[Alıştırma] Boşanma konulu metinde "Birinci: İmanlı taraf bu" ile "yaşanmasına sahne olmaktadır." arasında kalan bölümü, bu iki ifade de dahil olmak üzere, hiç değiştirmeden aktarır mısınız?

[Kaynak Metin]
>>>>>

İmansız eşin boşaması durumunda, imanlı eşin yükümlülüğünün olmaması konusuna gelinceye dek şu iki aşamayı yerine getirmesi gerekmektedir:

Birinci: İmanlı taraf bu boşanmada hiçbir rol oynamamalıdır. Ailesini kurtarmak için elinden geleni yapmalı ve yukarıda dediğimiz gibi sevgide ve saygıda kusur etmemelidir. İmanlı eşin istediği tek şey  inancına karışılmaması ve ibadetine engel olunmamasıdır. Eşine onu  sevdiğini, saydığını söylemeli ve onu anladığını ifade etmelidir.

İkinci: Eğer imansız taraf boşanmayı istiyor ve ısrar ediyorsa ve özellikle bu konu artık aile huzurunu iyice bozuyor, ailenin fertlerinin esenliğini kaçırıyorsa, esenliğin korunması ve daha kötü sonuçların çıkmaması için imanlı taraf, imansız tarafın açtığı boşanma davasının noktalanmasına izin verebilir. Zaten birçok örnekte görüldüğü gibi bu noktaya kadar gelmiş evlilikler, imanlı taraf hayır dese de uzun uzun mahkemelerin olmasına, ailenin iyice yaralanmasına ve büyük tatsızlıkların  yaşanmasına sahne olmaktadır.

Bu ikinci noktada da boşanma bir emir değil, son noktada uygulanabilir ve birçok sorunu engellemek için bir uzlaşma çıkışıdır.

<<<<<

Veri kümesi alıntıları
>>>>>

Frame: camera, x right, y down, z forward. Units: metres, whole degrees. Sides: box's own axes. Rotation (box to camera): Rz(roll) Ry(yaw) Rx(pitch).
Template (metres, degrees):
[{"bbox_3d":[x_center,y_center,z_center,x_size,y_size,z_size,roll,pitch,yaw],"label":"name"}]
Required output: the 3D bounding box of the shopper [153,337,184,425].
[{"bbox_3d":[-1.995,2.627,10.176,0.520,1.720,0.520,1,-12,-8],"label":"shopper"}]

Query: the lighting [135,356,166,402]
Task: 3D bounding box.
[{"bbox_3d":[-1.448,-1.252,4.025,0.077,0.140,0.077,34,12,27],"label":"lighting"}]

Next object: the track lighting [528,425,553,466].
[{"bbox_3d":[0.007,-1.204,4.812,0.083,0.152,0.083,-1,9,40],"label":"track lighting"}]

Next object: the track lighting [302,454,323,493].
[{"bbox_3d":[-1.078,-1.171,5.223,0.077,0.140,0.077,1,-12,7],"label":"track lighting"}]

<<<<<
>>>>>

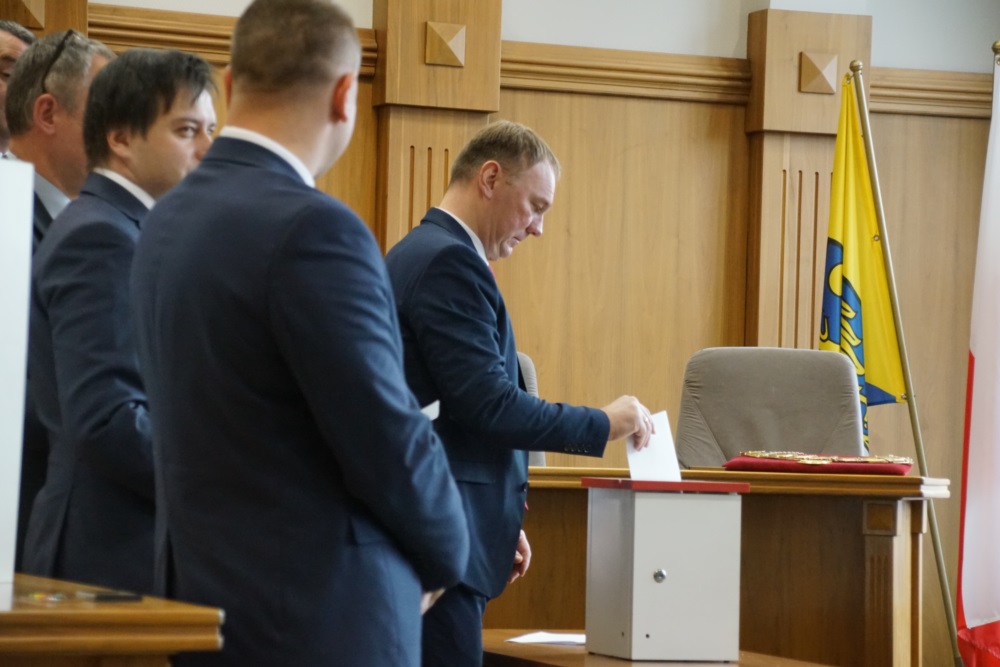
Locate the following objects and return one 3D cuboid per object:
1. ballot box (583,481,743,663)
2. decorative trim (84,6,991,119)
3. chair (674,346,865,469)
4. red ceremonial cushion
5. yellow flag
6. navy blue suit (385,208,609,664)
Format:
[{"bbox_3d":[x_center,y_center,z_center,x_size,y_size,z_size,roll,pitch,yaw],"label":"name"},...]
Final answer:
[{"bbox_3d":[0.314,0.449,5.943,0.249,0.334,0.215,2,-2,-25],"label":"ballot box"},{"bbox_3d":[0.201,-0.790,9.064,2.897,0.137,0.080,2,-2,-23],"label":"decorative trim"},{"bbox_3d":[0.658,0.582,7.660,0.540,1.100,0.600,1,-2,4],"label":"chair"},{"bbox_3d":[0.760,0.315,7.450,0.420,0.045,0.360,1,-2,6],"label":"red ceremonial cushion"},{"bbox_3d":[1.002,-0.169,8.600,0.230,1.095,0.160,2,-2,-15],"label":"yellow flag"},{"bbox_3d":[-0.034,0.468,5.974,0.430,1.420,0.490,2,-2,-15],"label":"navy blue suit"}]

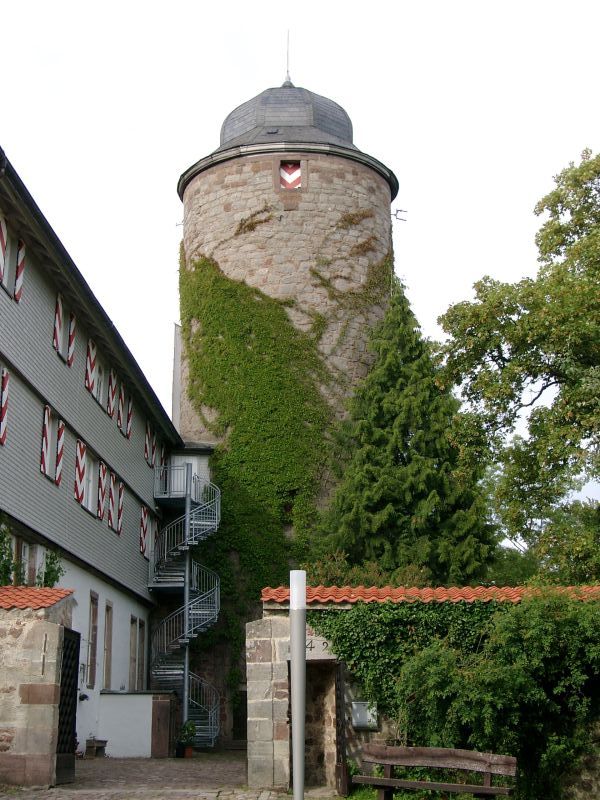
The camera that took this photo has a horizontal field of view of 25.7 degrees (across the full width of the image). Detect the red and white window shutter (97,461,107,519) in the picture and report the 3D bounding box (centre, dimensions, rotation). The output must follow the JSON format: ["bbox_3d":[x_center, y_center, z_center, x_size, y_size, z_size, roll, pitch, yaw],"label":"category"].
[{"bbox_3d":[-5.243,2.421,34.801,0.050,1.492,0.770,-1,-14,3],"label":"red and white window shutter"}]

<<<<<
>>>>>

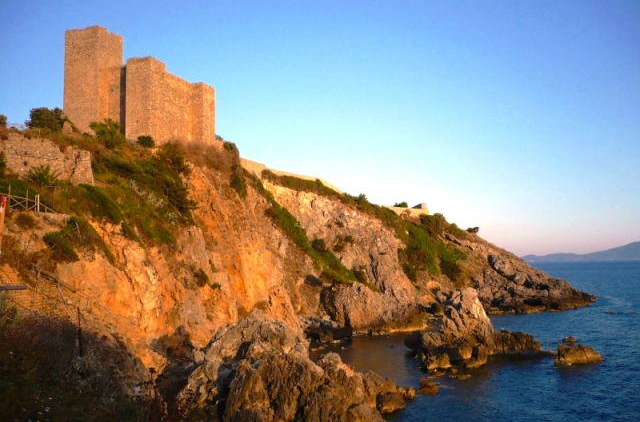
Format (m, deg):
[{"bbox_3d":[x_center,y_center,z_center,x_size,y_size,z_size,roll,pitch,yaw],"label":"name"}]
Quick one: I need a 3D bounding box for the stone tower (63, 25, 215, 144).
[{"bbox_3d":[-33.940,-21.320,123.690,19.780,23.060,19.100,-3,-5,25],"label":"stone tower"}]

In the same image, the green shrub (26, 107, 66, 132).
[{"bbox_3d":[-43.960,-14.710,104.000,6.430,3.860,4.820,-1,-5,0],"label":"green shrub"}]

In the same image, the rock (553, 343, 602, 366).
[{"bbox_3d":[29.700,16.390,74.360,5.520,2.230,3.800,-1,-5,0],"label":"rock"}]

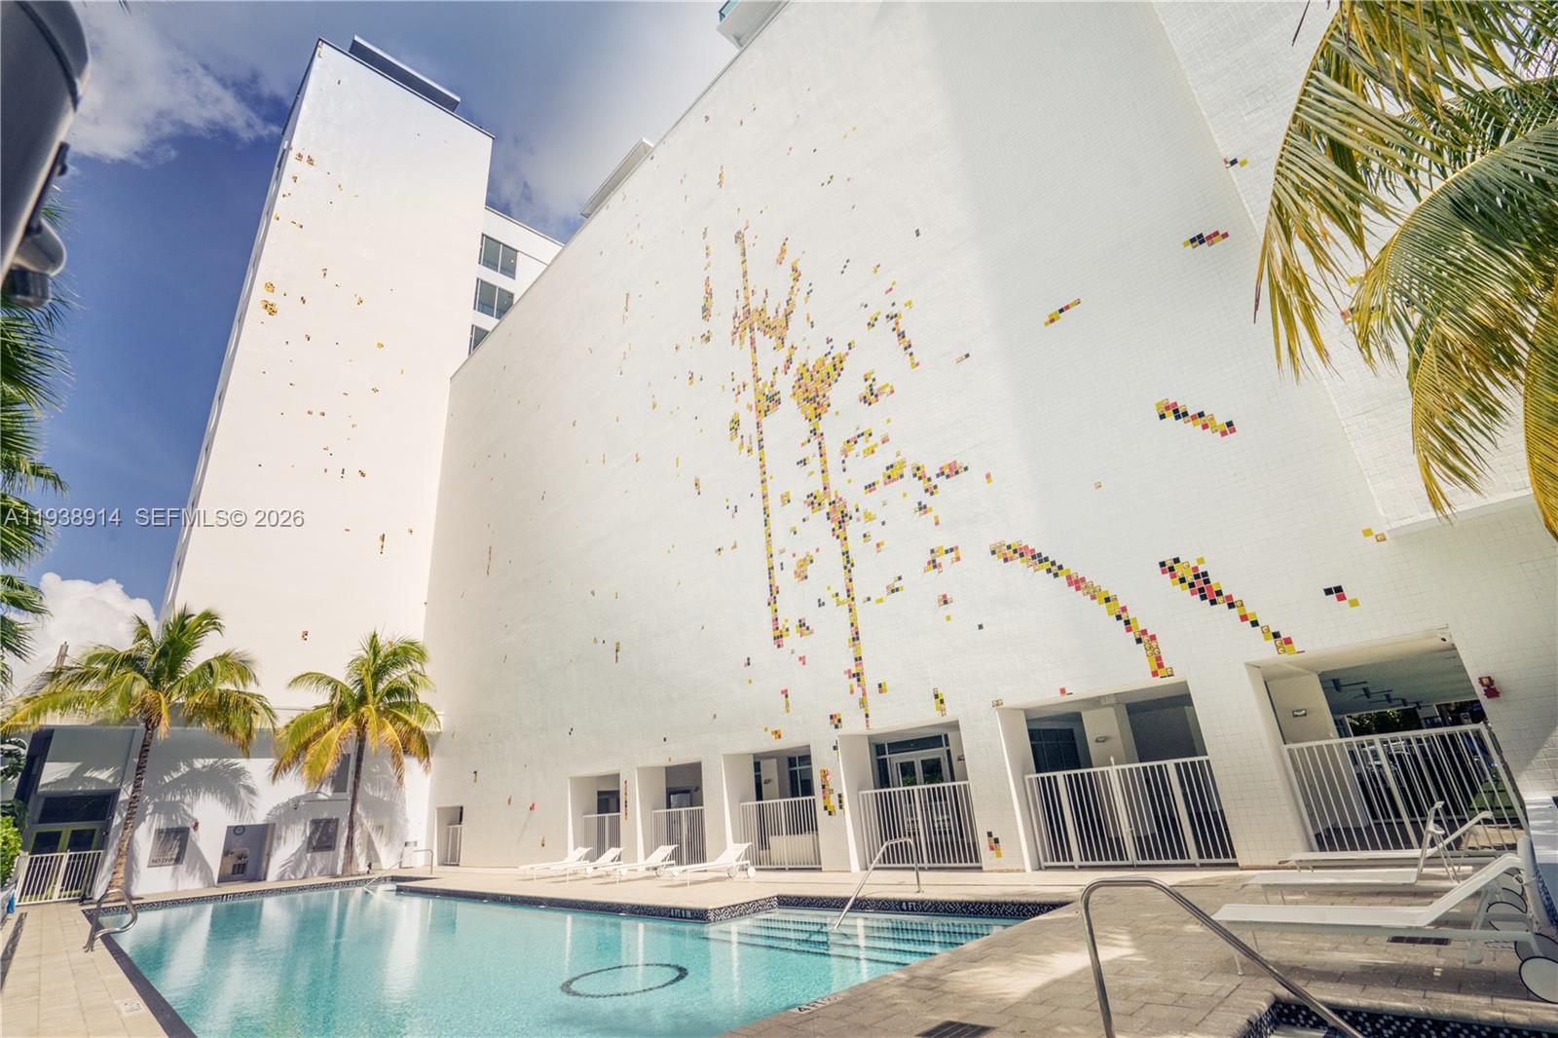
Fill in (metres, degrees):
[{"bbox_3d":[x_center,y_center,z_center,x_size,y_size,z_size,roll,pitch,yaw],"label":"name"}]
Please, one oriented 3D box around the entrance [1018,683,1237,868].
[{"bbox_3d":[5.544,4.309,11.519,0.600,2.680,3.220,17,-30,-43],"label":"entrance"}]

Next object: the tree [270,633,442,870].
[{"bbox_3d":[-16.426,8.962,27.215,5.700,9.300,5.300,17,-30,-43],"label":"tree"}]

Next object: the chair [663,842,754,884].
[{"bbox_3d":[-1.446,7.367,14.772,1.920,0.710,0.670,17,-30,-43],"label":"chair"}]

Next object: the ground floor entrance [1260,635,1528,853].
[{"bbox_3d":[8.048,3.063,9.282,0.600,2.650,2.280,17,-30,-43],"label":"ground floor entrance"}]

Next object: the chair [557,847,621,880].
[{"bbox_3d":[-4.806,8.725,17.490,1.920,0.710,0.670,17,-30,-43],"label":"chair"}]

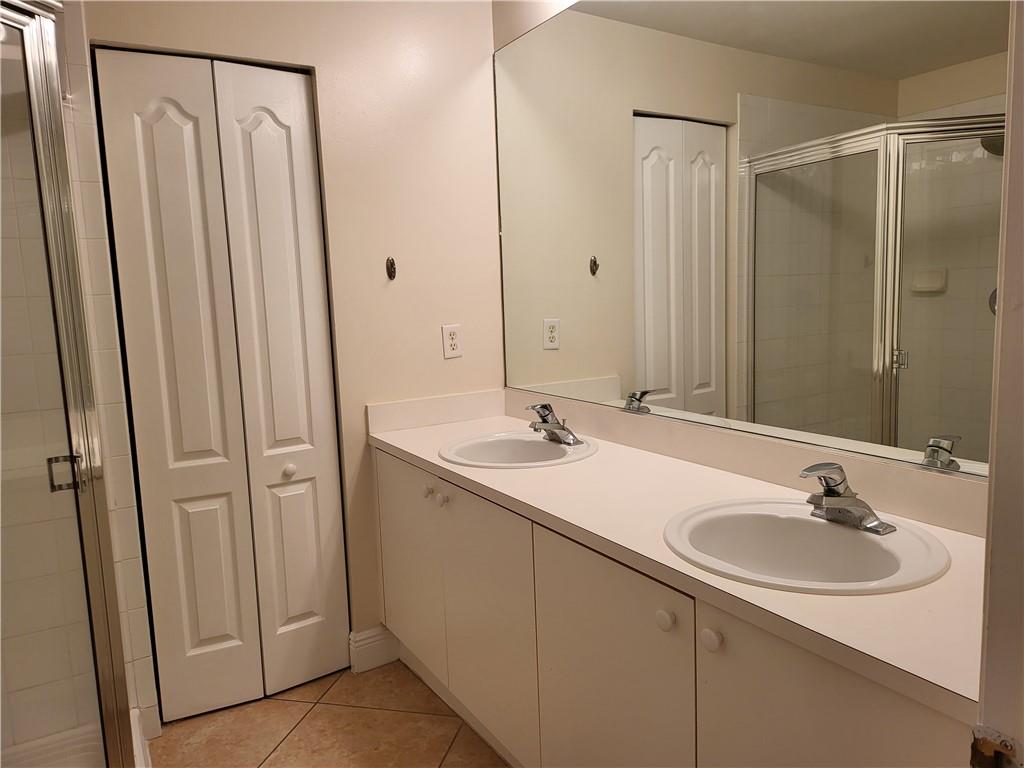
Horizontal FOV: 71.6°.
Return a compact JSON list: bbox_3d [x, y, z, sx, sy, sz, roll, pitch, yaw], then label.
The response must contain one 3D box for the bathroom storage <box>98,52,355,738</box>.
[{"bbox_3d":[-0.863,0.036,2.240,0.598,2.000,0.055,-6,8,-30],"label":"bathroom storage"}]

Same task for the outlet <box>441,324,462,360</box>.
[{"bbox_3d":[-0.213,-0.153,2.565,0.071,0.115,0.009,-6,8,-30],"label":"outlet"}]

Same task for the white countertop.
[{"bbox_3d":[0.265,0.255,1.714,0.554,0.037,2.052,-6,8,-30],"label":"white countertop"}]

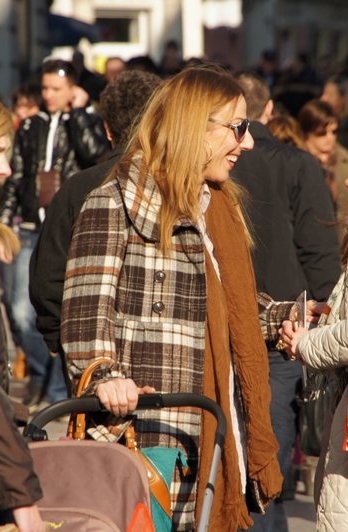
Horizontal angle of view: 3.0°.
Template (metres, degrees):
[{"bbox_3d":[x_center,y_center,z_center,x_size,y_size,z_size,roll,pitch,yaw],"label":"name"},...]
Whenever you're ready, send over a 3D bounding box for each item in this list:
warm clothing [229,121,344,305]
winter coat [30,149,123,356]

<<<<<

[Alıştırma Çıktısı]
Birinci: İmanlı taraf bu boşanmada hiçbir rol oynamamalıdır. Ailesini kurtarmak için elinden geleni yapmalı ve yukarıda dediğimiz gibi sevgide ve saygıda kusur etmemelidir. İmanlı eşin istediği tek şey  inancına karışılmaması ve ibadetine engel olunmamasıdır. Eşine onu  sevdiğini, saydığını söylemeli ve onu anladığını ifade etmelidir.

İkinci: Eğer imansız taraf boşanmayı istiyor ve ısrar ediyorsa ve özellikle bu konu artık aile huzurunu iyice bozuyor, ailenin fertlerinin esenliğini kaçırıyorsa, esenliğin korunması ve daha kötü sonuçların çıkmaması için imanlı taraf, imansız tarafın açtığı boşanma davasının noktalanmasına izin verebilir. Zaten birçok örnekte görüldüğü gibi bu noktaya kadar gelmiş evlilikler, imanlı taraf hayır dese de uzun uzun mahkemelerin olmasına, ailenin iyice yaralanmasına ve büyük tatsızlıkların  yaşanmasına sahne olmaktadır.